With disruption on the horizons of most traditional industries today, it is no surprise that innovation is one thing which is constantly discussed by many consumer packaged goods (CPG) companies today. For companies such as Kimberly Clark and Abbott which have been around for over a century, innovation is more than a necessity – it is part of their DNA.
However, for many CPG companies, innovation has been restricted to mainly production development, said Gaurav Gupta (pictured centre), marketing director, Kimberly Clark Thailand at the recent Adobe Symposium at Marina Bay Sands Singapore. He explained that in the past decade, the changes in the CPG segment were mainly in the consumer journey – propelled by e-commerce.
“It’s no longer just about how products are assembled on the assembly line, but rather how to improve the online experience of the consumer,” Gupta said. That being said, not every industry needs to be at the front and centre of cutting edge of innovation. Instead, there needs to be a focus on being customer-centric first.
“Looking at the CPG industry, we don’t need to compete with the likes of Uber and Grab in terms of the [adoption of] technology and development. But we need to be focused on the kind of experience consumers want,” Gupta explained.
“We just need to be the best in the competitive set [we are in] and I think that is sometimes very liberating for a company which is beginning its transformation journey a little bit later,” he said.
It allows us to focus on being customer-centric as opposed to chasing the latest shiny new thing.
Also weighing in was Davin Lodge (pictured right), regional head of IT, Abbott, who added that in the past couple of years, Abbott had spent around US$6 billion on R&D. This culminated in 65 R&D sites globally across 21 countries.
To drive a culture of innovation in the company, both Gupta and Lodge agreed that it was all about creating a “risk-acceptance” culture which is respectful of failure. For Gupta, this means creating a “safety-net” allows people to take risks, fail and not be berated for their failures.
Meanwhile, Lodge is of the view that innovation also needs to be rewarded when it happens, and it is also important to create a sense of urgency around consumer needs. “Establish an environment and platforms for innovation, processes and people – and fund it too,” he added.

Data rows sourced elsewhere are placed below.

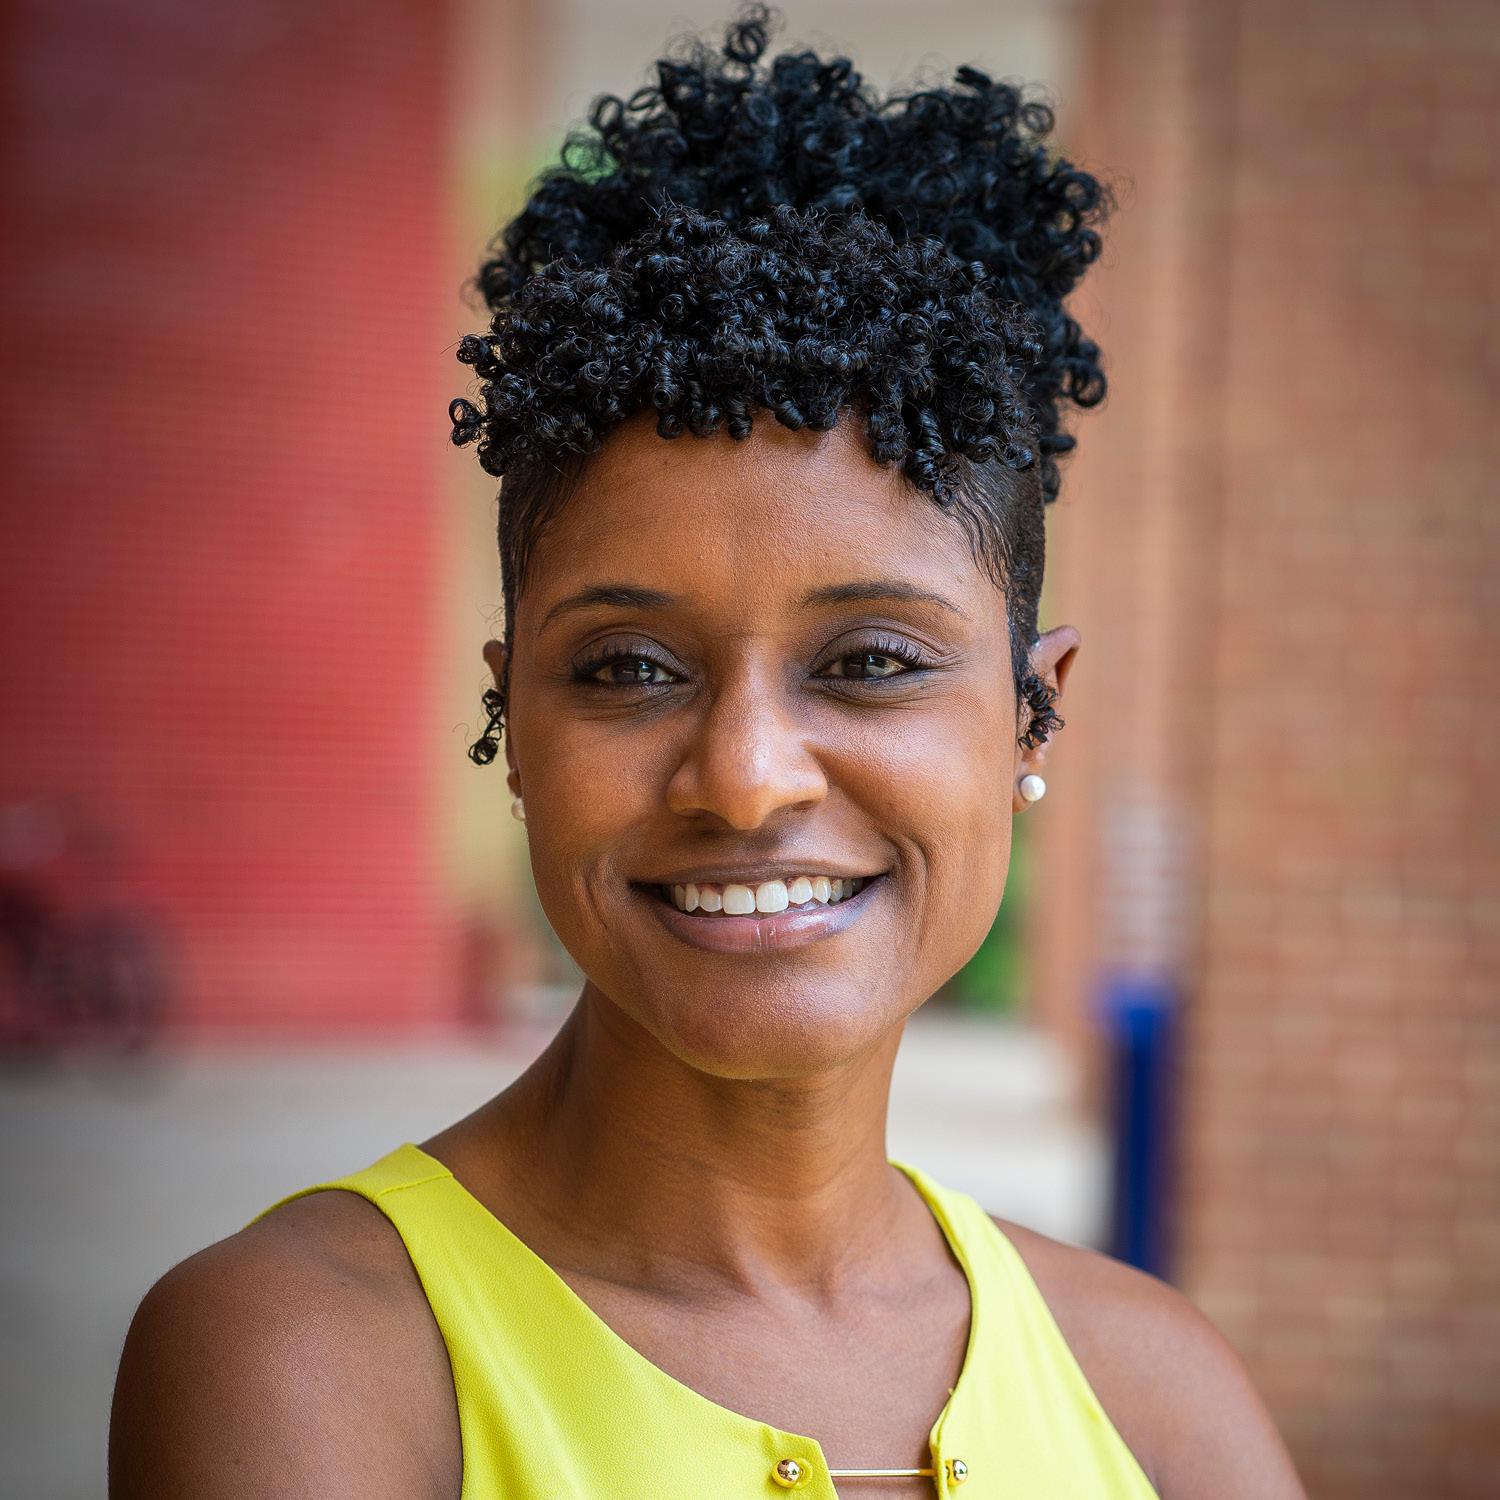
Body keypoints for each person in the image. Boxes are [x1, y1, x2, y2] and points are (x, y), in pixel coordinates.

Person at [108, 8, 1306, 1497]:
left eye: (870, 663)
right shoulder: (317, 1362)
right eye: (627, 669)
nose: (746, 778)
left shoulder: (1155, 1399)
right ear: (516, 722)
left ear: (1033, 713)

When asked about tips on getting funding, Lodge explained the need for going on an education campaign involving major executives from different divisions to help them understand how they too can benefit from the funding. Lodge said:
Help them understand where the world is, what the opportunity is and why they need start now.
Once these stakeholders get on board, the value proposition and business cases would be more easily understood as the link between opportunity and requirement is made clearer.

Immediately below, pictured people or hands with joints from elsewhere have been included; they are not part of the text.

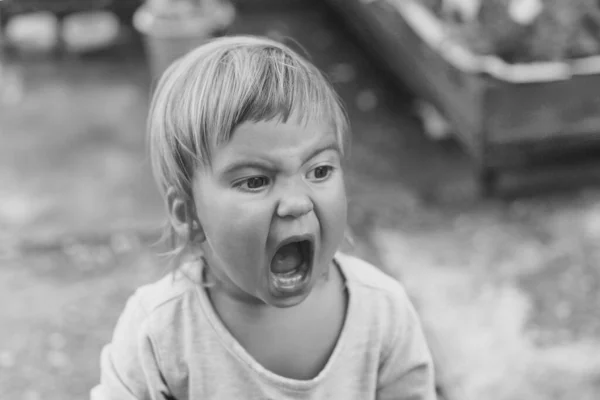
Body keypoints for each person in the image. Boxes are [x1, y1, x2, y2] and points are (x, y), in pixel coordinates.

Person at [91, 35, 436, 400]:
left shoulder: (383, 313)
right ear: (189, 213)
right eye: (256, 180)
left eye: (318, 171)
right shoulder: (160, 333)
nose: (296, 203)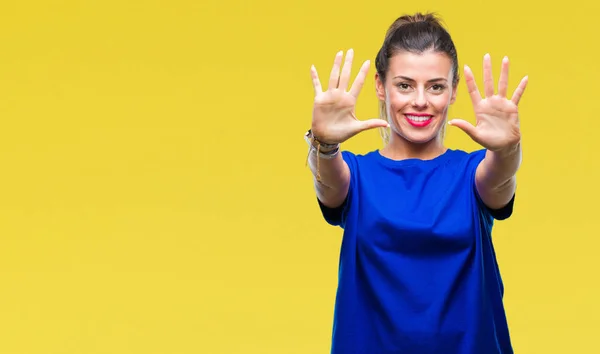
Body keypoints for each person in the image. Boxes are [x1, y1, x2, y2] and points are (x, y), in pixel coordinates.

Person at [304, 12, 528, 354]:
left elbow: (500, 179)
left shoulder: (472, 174)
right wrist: (324, 143)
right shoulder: (355, 175)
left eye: (435, 86)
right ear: (381, 86)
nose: (420, 101)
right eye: (404, 85)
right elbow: (328, 184)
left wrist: (508, 148)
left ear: (453, 92)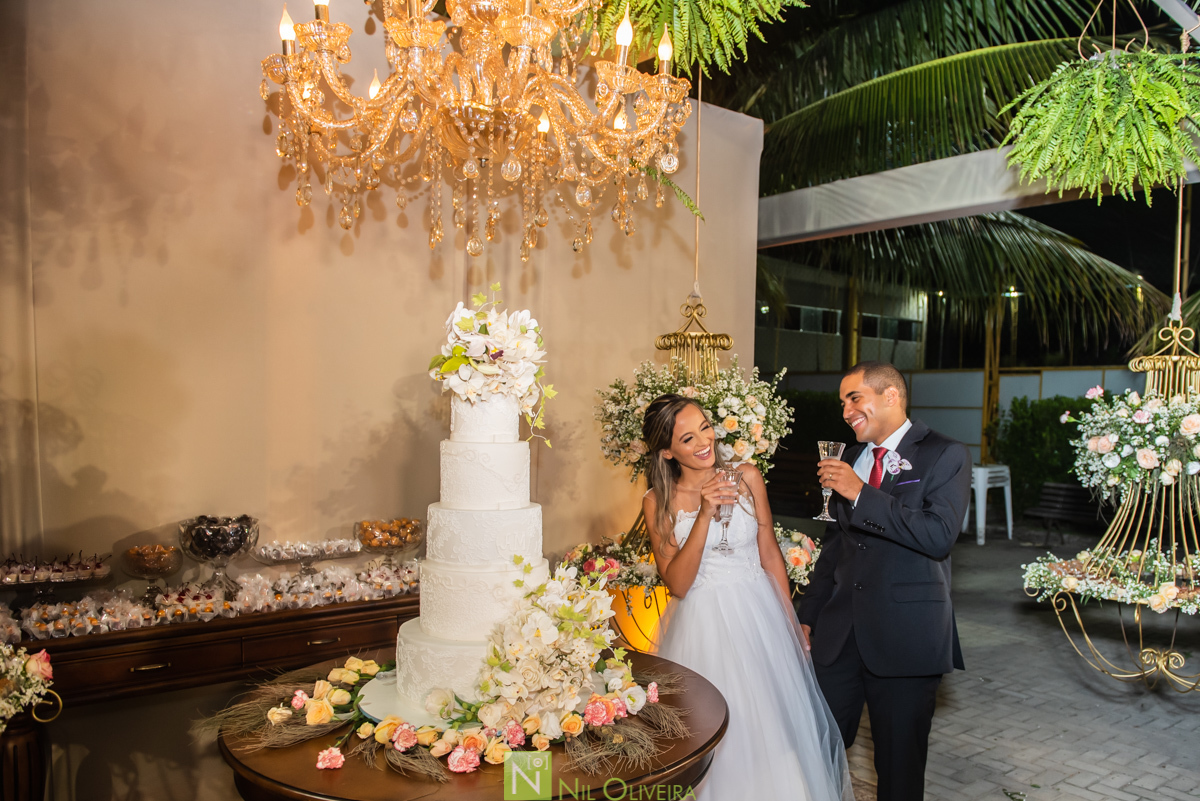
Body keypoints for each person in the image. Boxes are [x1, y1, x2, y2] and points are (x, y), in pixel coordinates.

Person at [643, 394, 853, 801]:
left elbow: (769, 551)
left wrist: (791, 623)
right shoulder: (659, 502)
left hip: (760, 618)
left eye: (704, 427)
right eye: (688, 438)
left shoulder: (748, 476)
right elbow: (679, 584)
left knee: (770, 724)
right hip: (703, 625)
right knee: (713, 729)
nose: (704, 441)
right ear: (667, 452)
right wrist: (704, 512)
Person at [801, 361, 970, 801]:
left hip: (905, 636)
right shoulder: (854, 456)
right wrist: (808, 616)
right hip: (840, 635)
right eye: (841, 403)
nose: (845, 411)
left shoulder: (945, 453)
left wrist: (860, 493)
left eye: (854, 398)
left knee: (898, 768)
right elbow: (835, 547)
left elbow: (937, 536)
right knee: (818, 749)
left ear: (891, 396)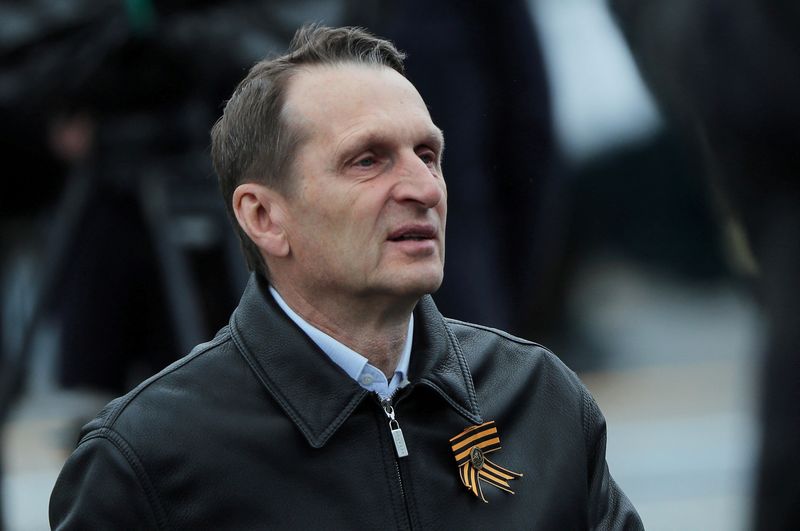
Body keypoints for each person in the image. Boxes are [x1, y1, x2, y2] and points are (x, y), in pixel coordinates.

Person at [49, 25, 642, 529]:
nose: (422, 188)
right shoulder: (146, 460)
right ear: (264, 216)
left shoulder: (540, 399)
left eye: (428, 155)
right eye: (368, 160)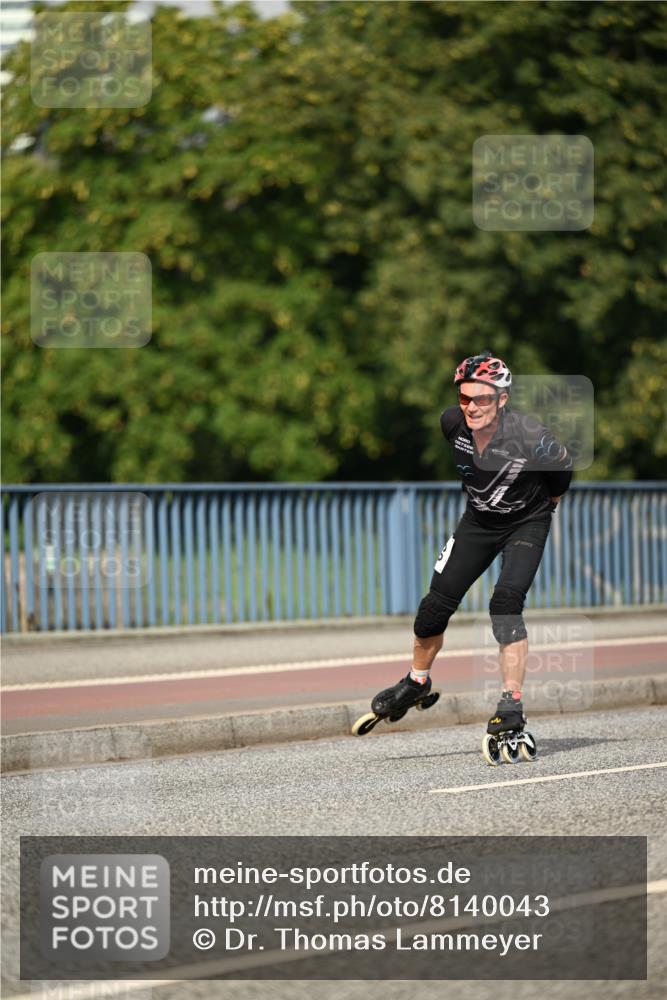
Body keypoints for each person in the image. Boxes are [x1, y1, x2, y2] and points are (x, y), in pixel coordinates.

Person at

Showing ROI is also key in getting the necessary budget for innovation, Gupta said. In doing so, the right questions need to be asked in order to ensure that the ROI is made visible through data and the success platforms being used by marketers.
Marketers versus technologists: Who ‘owns’ innovation?

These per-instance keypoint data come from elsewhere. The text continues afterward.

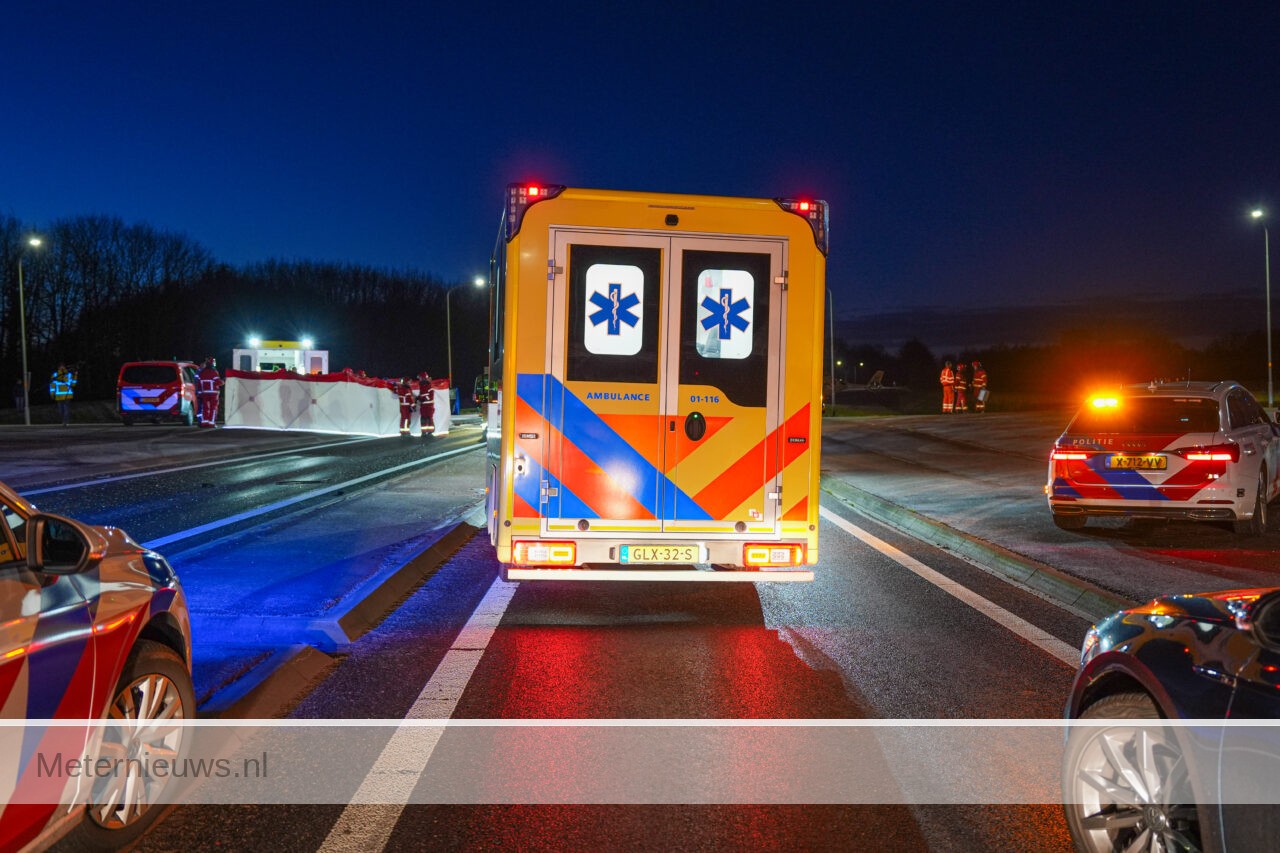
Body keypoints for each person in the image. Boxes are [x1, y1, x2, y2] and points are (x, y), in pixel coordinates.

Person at [197, 357, 223, 427]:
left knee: (205, 408)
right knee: (213, 408)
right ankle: (211, 423)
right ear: (212, 363)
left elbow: (199, 383)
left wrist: (199, 393)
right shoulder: (214, 372)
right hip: (213, 393)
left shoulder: (202, 372)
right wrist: (223, 382)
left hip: (204, 393)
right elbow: (218, 382)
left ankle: (204, 422)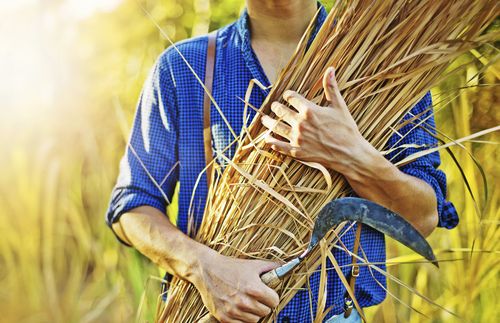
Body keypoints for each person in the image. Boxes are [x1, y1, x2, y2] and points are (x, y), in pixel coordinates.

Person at [105, 1, 458, 322]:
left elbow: (422, 218)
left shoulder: (393, 66)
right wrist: (203, 267)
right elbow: (132, 208)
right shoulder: (184, 68)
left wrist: (352, 154)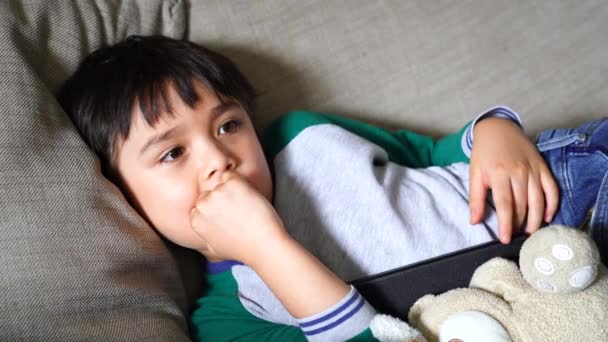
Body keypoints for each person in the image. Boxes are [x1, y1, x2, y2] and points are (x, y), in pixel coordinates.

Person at [58, 35, 607, 341]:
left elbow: (428, 154)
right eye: (173, 153)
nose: (219, 160)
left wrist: (494, 128)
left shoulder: (303, 139)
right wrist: (266, 248)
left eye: (228, 125)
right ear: (123, 198)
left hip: (566, 185)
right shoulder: (230, 320)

For innovation to be effective, both marketing and technology have to work hand in hand, Gupta said. What marketing brings to the table in this case is the understanding of the consumer as well as the consumer experience – as well as how to delight customers. Meanwhile, technology players bring a deeper understanding of the platforms and how to leverage it.
“To be honest, technological developments have reached a point where there are difficulties in keeping up with every intricacy or change which happens,” Gupta explained.
Innovation, Lodge added, should also not just be one person’s job.
Everyone in the organisation should be focusing on innovation, no one person should own it.
“For example, in the backend, one person could be driving innovation on improving efficiency, but it’s important to involve partners as well. Involve your business partners in the chain as well to drive innovation,” Lodge said.